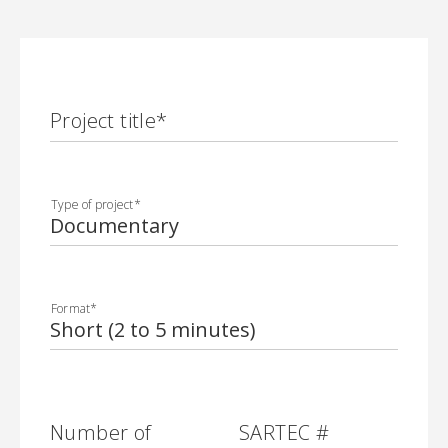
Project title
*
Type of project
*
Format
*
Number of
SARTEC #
========
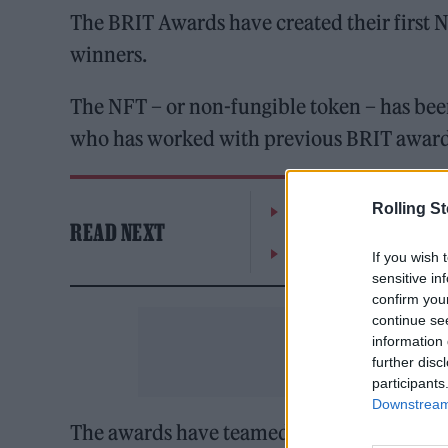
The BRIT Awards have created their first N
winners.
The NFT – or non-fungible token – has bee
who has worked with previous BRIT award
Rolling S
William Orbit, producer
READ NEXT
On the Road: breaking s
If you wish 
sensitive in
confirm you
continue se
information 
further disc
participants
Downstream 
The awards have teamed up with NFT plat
========
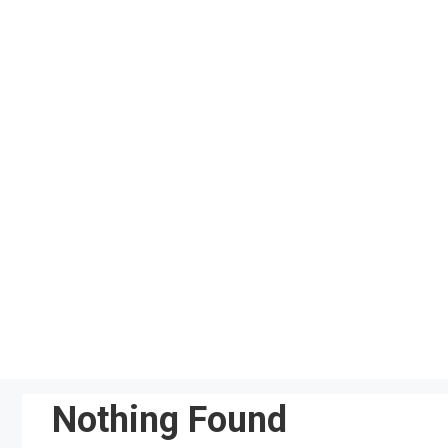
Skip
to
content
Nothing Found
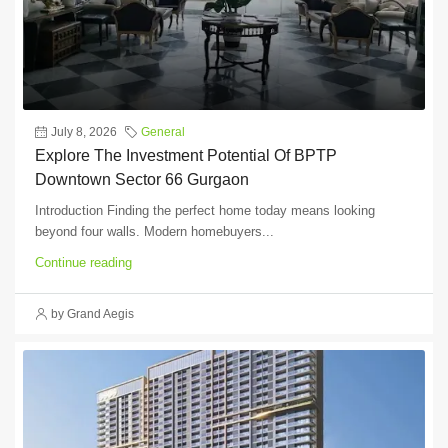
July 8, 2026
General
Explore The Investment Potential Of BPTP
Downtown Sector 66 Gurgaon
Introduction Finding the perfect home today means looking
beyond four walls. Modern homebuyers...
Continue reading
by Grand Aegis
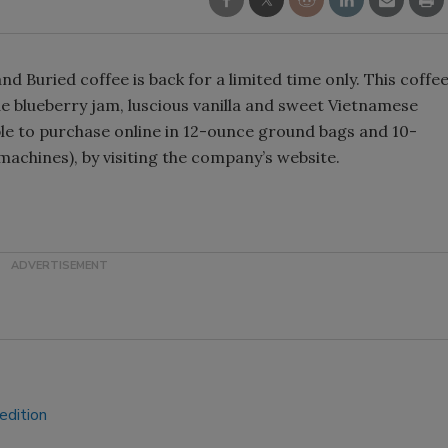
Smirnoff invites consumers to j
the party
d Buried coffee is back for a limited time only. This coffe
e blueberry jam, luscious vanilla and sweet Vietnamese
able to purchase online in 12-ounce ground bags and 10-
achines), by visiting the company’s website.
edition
========
Counting only lines that contain "with", what is the total for the entries above? Give the number alone.

2